Not only did he just talk bad about his ex’s and his family, but he also talked bad about his friends. He always told me that he had no true friends that they just used him for his money. That was back in the day, I’d assume because he really doesn’t have the money he tries to pretend he does. He told me that his best friend used to live with him for free and drink on his tabs at the bar. He made it clear that everyone only liked when he drank because they could take advantage of him. The only reason his best friend supposedly has the job he does was because of him and that if it wasn’t for him giving him deals he wouldn’t even have his job still. He convinced me that absolutely everyone that was part of his life past or present was a bad person. I’m a very trusting person and because he was my boyfriend I always tried believing him. It wasn’t always very easy, but he is definitely a good manipulator.
He would always tell me that the company he used to work for fucked him over. They made him pay for a program that was used for advertising for their company. They told him they would help him pay for half, but then ended up making him pay for it all. One of my friends works at his old place of employment and said that was not the truth at all. He said that Dick actually ended up screwing the company over. He also asked me to co-sign on a truck for him in the winter of 2017. I told him that I couldn’t because if something happened and he couldn’t pay for his car I only had my income from Lefty’s to pay both car payments. He ended up getting mad and said that he did so much for that company and they just fuck him over. He also does advertising for his old employer and he would constantly brag to me how much money he was making off them, screwing them over. It’s a pretty shitty thing to do to someone who you consider a “friend.”
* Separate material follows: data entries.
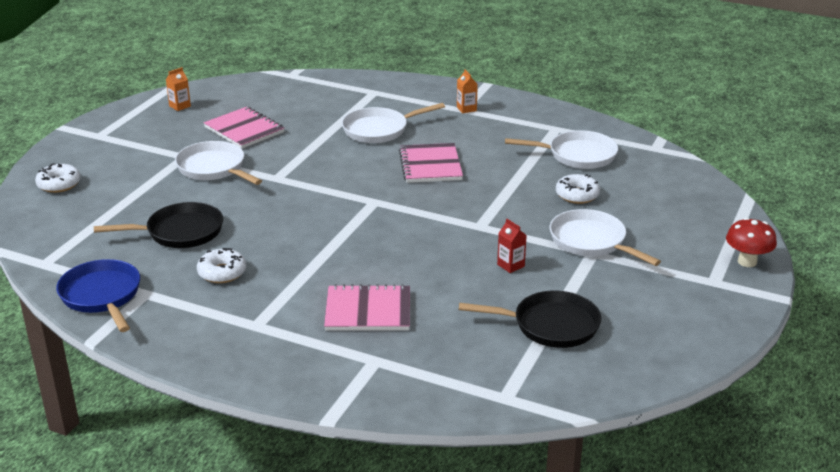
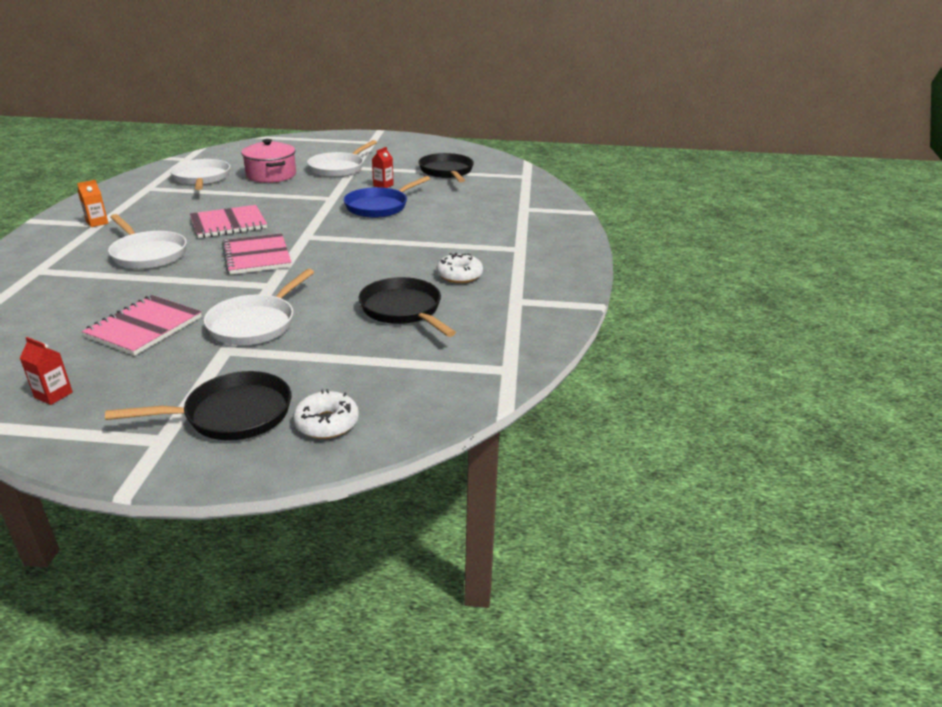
camera: 110 degrees left, 0 degrees up
(102, 155) = (231, 414): none -> black pan
(102, 296) = (536, 319): blue pan -> blue pan (380, 206)
(180, 106) = (53, 395): orange carton -> red carton
(368, 311) = (471, 217): pink notebook -> pink notebook (256, 256)
(577, 195) = (271, 175): white donut -> pink pot
(747, 262) = (344, 136): red mushroom -> none

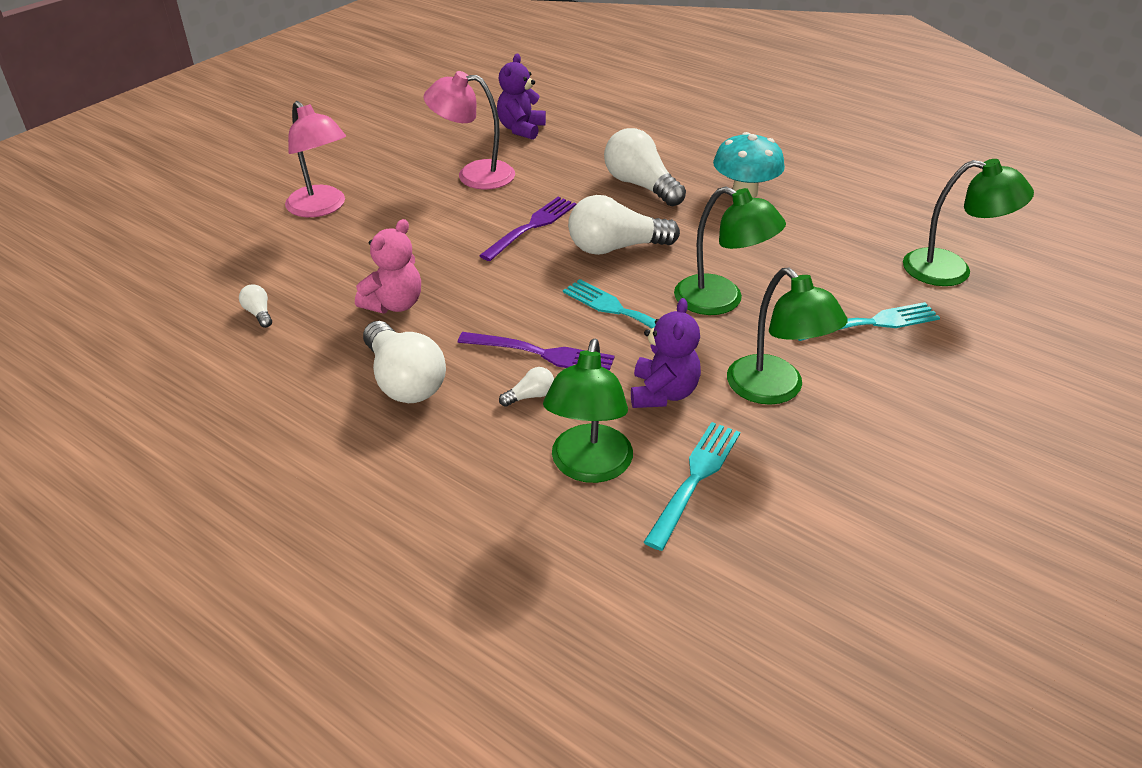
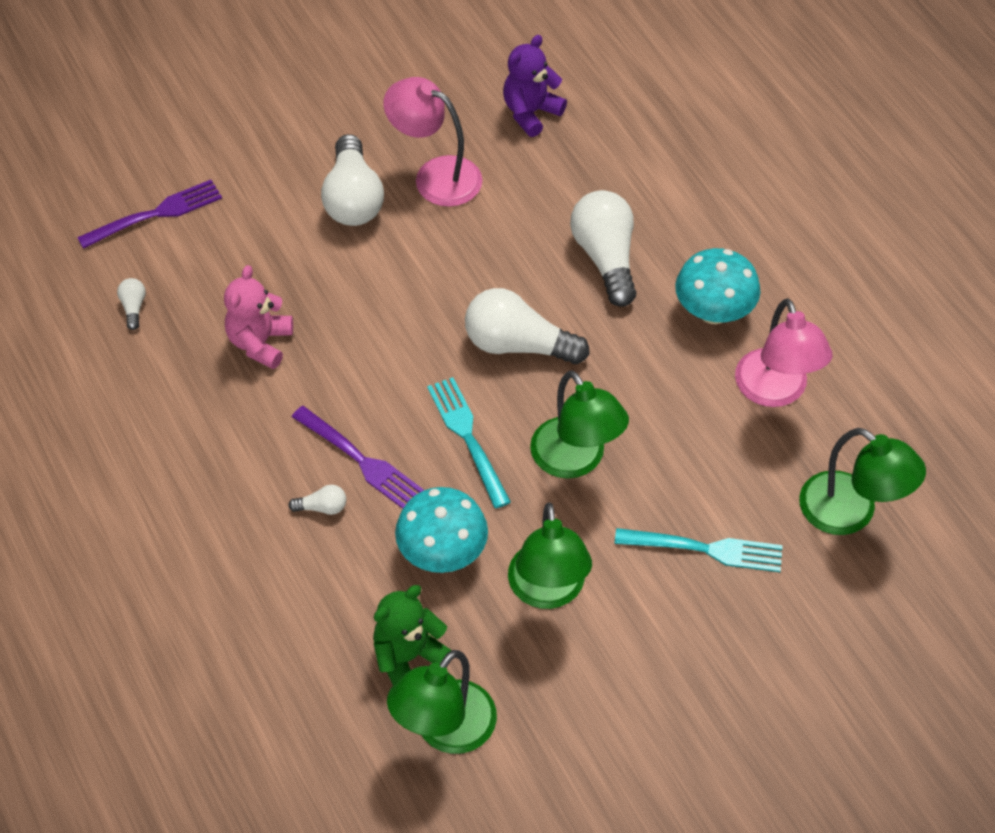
camera: 25 degrees right, 15 degrees up
(322, 208) = (255, 173): pink lamp -> pink lamp (776, 391)
(394, 304) = (260, 343): pink teddy bear -> pink teddy bear turned 135 degrees clockwise
(404, 381) = (222, 444): white light bulb -> white light bulb (353, 199)
(531, 227) = (450, 281): purple fork -> purple fork (156, 214)
(589, 467) = (327, 606): green lamp -> green lamp (445, 731)
(663, 393) = (442, 552): purple teddy bear -> turquoise mushroom
(695, 479) = (408, 657): turquoise fork -> green teddy bear

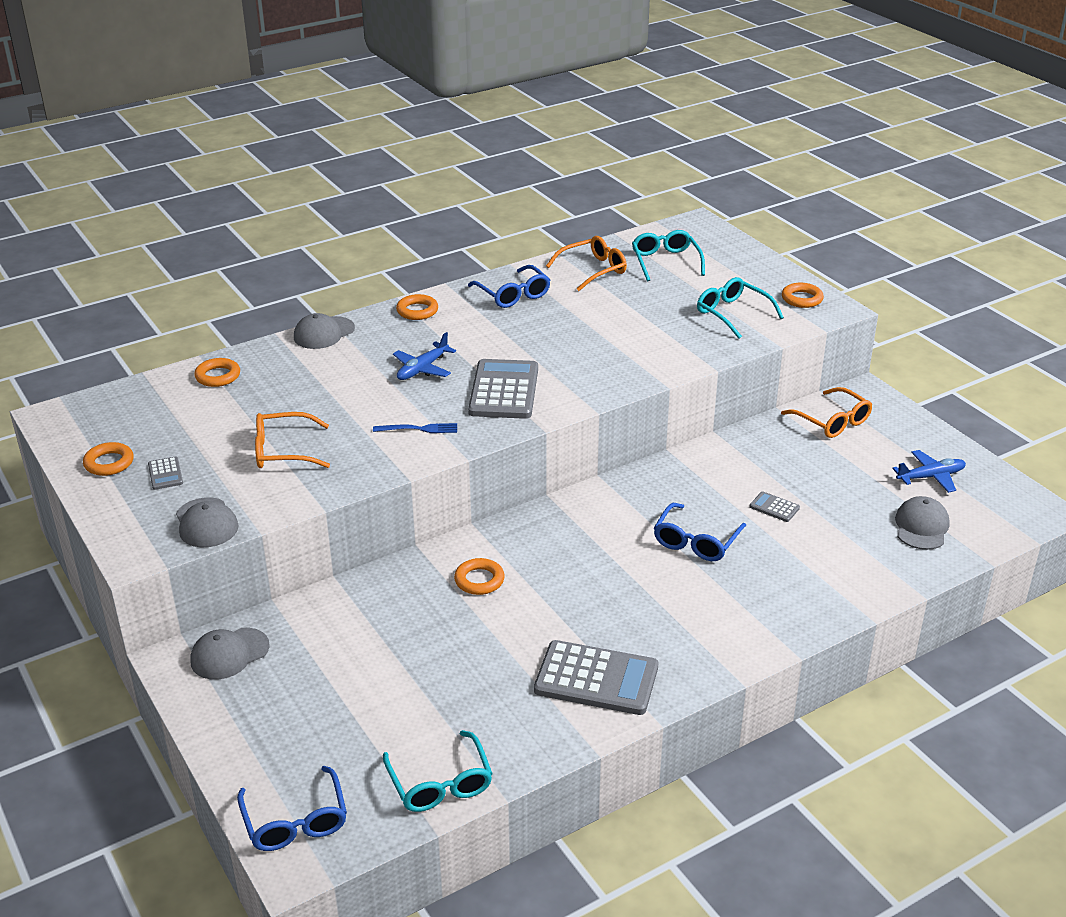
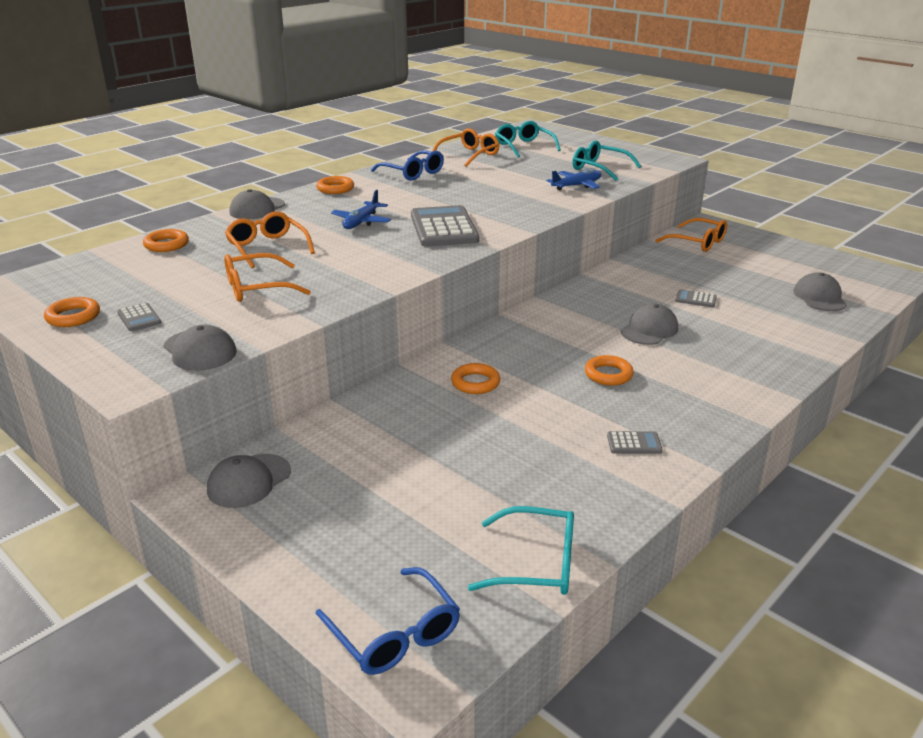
camera: 15 degrees left, 5 degrees down
(313, 394) = (267, 247): none -> orange glasses
(419, 429) = (382, 259): blue fork -> none
(440, 783) = (537, 563): turquoise glasses -> turquoise glasses turned 45 degrees counterclockwise
(596, 679) = (634, 443): grey calculator -> grey calculator, size x0.44
(696, 542) = (649, 330): blue glasses -> grey cap
(802, 299) = (645, 157): orange ring -> orange ring (608, 374)
(931, 477) = (799, 266): blue plane -> blue plane (577, 186)

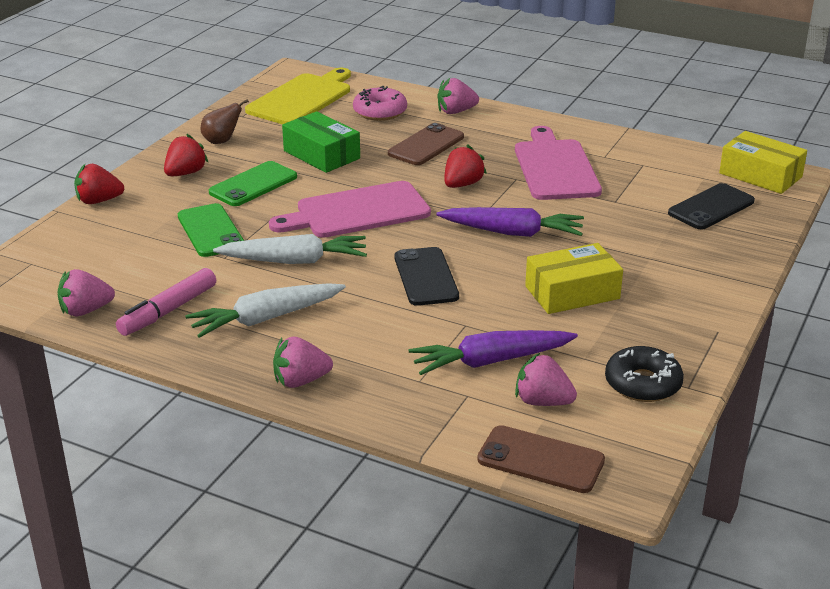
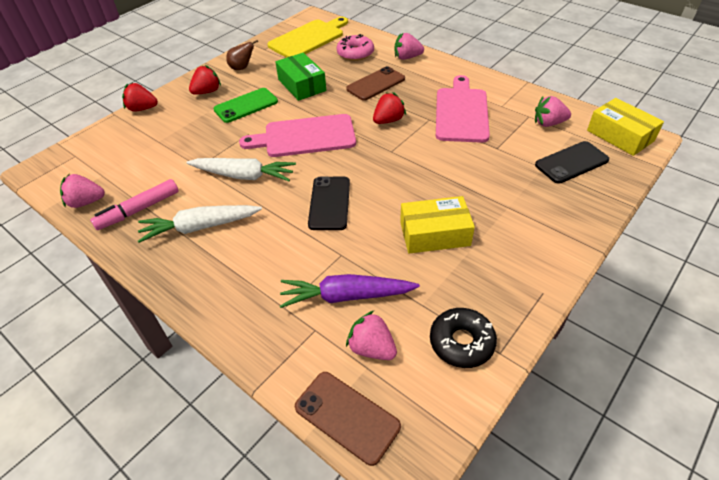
camera: 15 degrees right, 15 degrees up
(210, 231) = (200, 142): green phone -> none
(300, 381) = (197, 293): pink strawberry -> pink strawberry (548, 123)
(512, 232) = (409, 169): purple carrot -> none

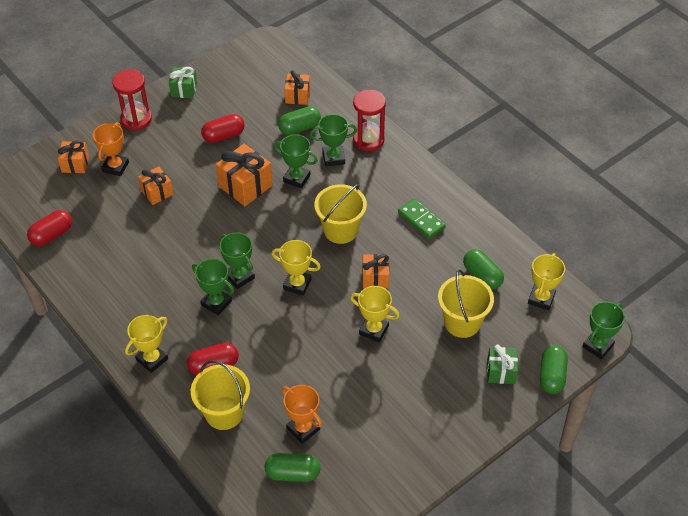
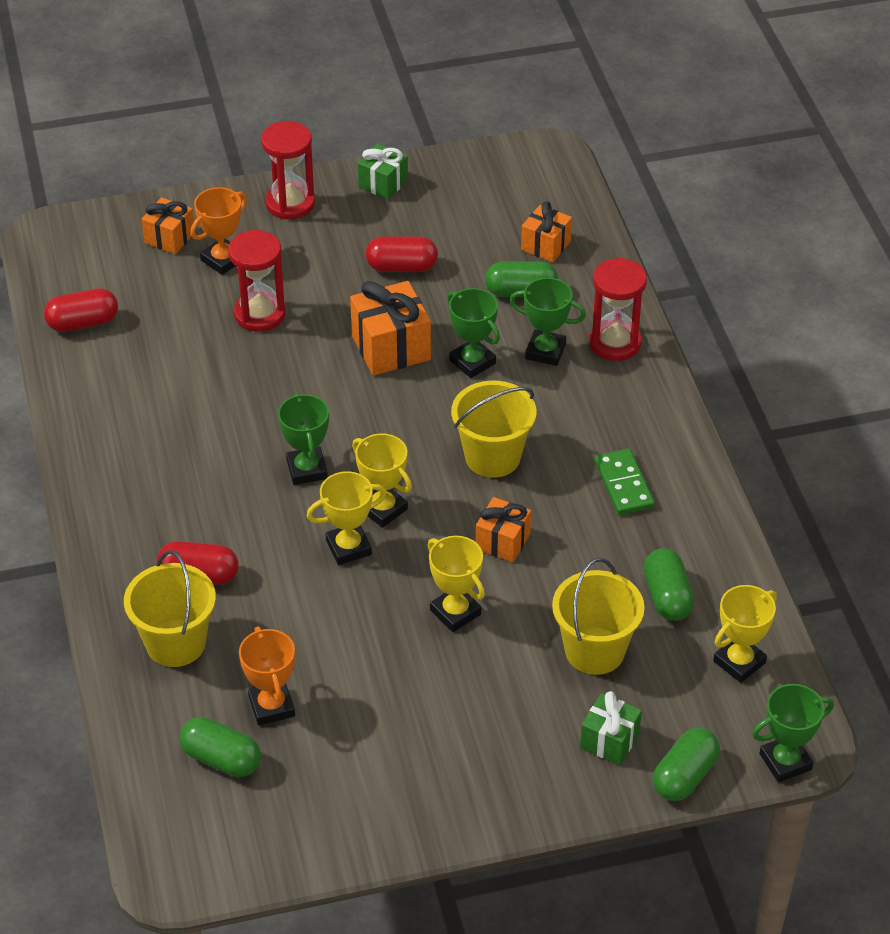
camera: 25 degrees right, 5 degrees down
(152, 359) = (120, 535): yellow trophy -> yellow trophy (348, 547)
(157, 192) = (259, 314): orange gift -> red hourglass
(216, 303) = (253, 493): green trophy -> none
It was normal for him to talk badly about business owners, business partners, or everyone in general. He constantly told me how his business partner was just negative and that he wasn’t the right person for the job. He said that he had to pay him each month and he barely did anything. Anytime the business was having troubles it was just easier to blame his business partner than taking blame for his mistakes. In reality it was actually because he was jealous that he couldn’t do everything his business partner could do and he needed someone to blame for his own negativity. Any other person that he brought into his company he ended up getting rid of because they either were “too negative” or “didn’t fit the criteria.” Although, I thought it was a little weird that he always had to block those people on social media. I realized it was because he was afraid they were going to “out” him for his bullshit, exactly why he always had me blocked on social media. He got rid of them because they realized how fake he truly was.